Relevance for Testing

HydraVision effectively helps to fulfill the security requirements set by GB 44496-2024 by ensuring that OTA updates are delivered securely and remain unaltered by third parties. It verifies that software packages are transmitted safely, applied correctly, and protected against tampering. By validating encryption, authentication protocols, and post-update security, HydraVision enables manufacturers to meet GB 44496 compliance with confidence.

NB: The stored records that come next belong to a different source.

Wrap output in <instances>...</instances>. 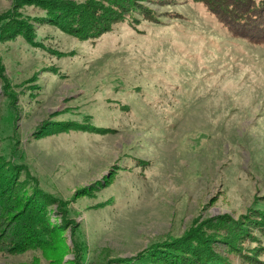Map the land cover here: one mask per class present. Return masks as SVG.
I'll return each instance as SVG.
<instances>
[{
    "label": "rangeland",
    "instance_id": "rangeland-1",
    "mask_svg": "<svg viewBox=\"0 0 264 264\" xmlns=\"http://www.w3.org/2000/svg\"><path fill=\"white\" fill-rule=\"evenodd\" d=\"M129 2L0 0V264H264V29Z\"/></svg>",
    "mask_w": 264,
    "mask_h": 264
},
{
    "label": "trees",
    "instance_id": "trees-1",
    "mask_svg": "<svg viewBox=\"0 0 264 264\" xmlns=\"http://www.w3.org/2000/svg\"><path fill=\"white\" fill-rule=\"evenodd\" d=\"M93 1V4H92ZM92 1H87L85 4L81 6H73L72 2H68L67 0H47V5L51 6L48 7V13L51 14V17L55 19L58 23V25H62L65 30L68 31H73V35L78 34V33H83L85 35H90V31L86 30L85 28H88V23H91L94 21L95 17L101 18L103 20H100L97 24V28L95 30V33L107 31L110 26V19L112 20L116 19L117 17H121L120 12H123L124 10H131V12L136 11V5H133L131 7V4L129 0H104L107 3H109L108 7L111 9V16L108 17L107 19L105 18L104 15V8H101L100 10L98 9L99 6V0H92ZM125 1V2H122ZM200 2H203L207 4L211 8L213 5L211 4V0H197ZM46 2V1H45ZM98 4H97V3ZM135 2V0H133ZM215 5V4H214ZM219 8L216 9L218 10L217 13L218 15L226 14L228 19L230 17H234L235 19L239 18L238 24L241 27H244L243 25H246L248 22H251L255 19V22H257V25L253 24L252 27L256 30L253 31L255 33L261 32L260 29H264V22H261V16L264 17V0H233L232 3L228 2L227 0H221L220 4L218 3ZM97 8V11H96ZM92 11H95L93 13ZM239 12V13H238ZM222 13V14H221ZM261 13V14H260ZM63 16H69L71 18L67 17L63 18ZM257 16L259 18L257 19ZM50 17V19H52ZM78 17V18H77ZM61 19V20H60ZM64 19H66L65 24H63ZM74 21H70V20ZM264 19V18H263ZM247 21V22H246ZM67 27V28H66ZM257 27V28H256ZM80 31V32H77ZM262 34V33H261ZM261 41H264V35L261 37ZM4 185V182L2 180V177L0 175V187ZM8 206L3 205V209L6 210ZM1 217V216H0ZM1 223V221H0ZM6 233V231L4 232ZM5 235V234H2ZM2 237H0L1 239ZM5 249V248H4ZM1 249V250H4ZM7 249V248H6ZM203 251L206 254L203 255V259L205 262L211 261L213 256L208 255L213 253L212 249L210 246H206L203 248ZM197 260H194L196 262ZM201 263V262H200Z\"/></svg>",
    "mask_w": 264,
    "mask_h": 264
}]
</instances>
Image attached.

3. GB 44497-2024: Intelligent Connected Vehicle Automated Driving Data Recording System

Why Autonomous Driving Needs Data Recording Standards

Autonomous vehicles rely on sensor fusion, AI algorithms, and real-time data analysis to make driving decisions. However, in cases of accidents or malfunctions, determining responsibility is challenging without accurate data logs. With autonomous driving being widely more accepted in China, GB 44497-2024 introduces data recording and storage standards to ensure transparency in accident investigations and autonomous driving system performance.

Key Provisions

• Event Data Recorder (EDR) for Autonomous Driving Systems:
  • The standard requires intelligent connected vehicles (ICVs) with automated driving capabilities to store and retrieve key operational data.
  • Data to be recorded includes:
    • Vehicle speed
    • Steering input
    • Brake usage
    • Sensor data (LIDAR, cameras, radar)
    • AI decision-making logs
• Data Storage and Encryption:
  • Recorded data must be encrypted and protected from unauthorized access.
  • Storage systems should withstand extreme environmental conditions to ensure data integrity.
• Crashworthiness and Regulatory Compliance:
  • The data recording system must be impact-resistant and comply with national crashworthiness standardsto survive collisions.
  • It should also be interoperable with law enforcement and regulatory bodies to assist in accident analysis.

European Equivalent of GB 44497-2024

While there is no direct European equivalent to GB 44497-2024, EU Regulation 2019/2144 requires event data recorders (EDRs) to capture crash-related data. Unlike GB 44497, which records vehicle status, environment, and driver interactions during automated driving, EDRs focus on accident analysis. UNECE R157, which governs Automated Lane Keeping Systems (ALKS), includes some data storage requirements but is limited to specific automation functions.This makes GB 44497 broader in scope, while European regulations prioritize crash forensics – which ultimately makes sense given the comparatively low adoption of autonomous driving in the EU.

Relevance for Testing

With GB 44497-2024, manufacturers need a structured approach to validate data recording mechanisms. They also must make sure that this data is encrypted and protected against unauthorized access. HydraVision provides test cases that verify compliance with recording requirements, ensuring that all relevant data is captured, stored securely, and available for regulatory review.

Conclusion: How HydraVision Makes GB Compliance Easier

Adapting to GB 44495, GB 44496, and GB 44497 can seem overwhelming. However, HydraVision significantly reduces the complexity of compliance by offering:

✔ Predefined test cases mapped to the GB standards: Instead of building a validation strategy from scratch, companies can use HydraVision’s test case templates as a structured starting point.
✔ Scalable test case adaptation: Each test case template comes with a tag as well as a detailed description and references to the relevant GB paragraph, making it easy to adjust our templates to OEM-specific needs.
✔ A strong foundation for new regulations: If you’re unsure where to start, HydraVision provides a solid testing base that simplifies your entry into GB compliance.

By leveraging HydraVision’s test case templates and the adaptable framework, companies can ensure compliance with the latest standards while minimizing resource-intensive test development. Whether you need cybersecurity validation, software update verification, or automated driving data recording tests—HydraVision is the best and fastest solution to get you there.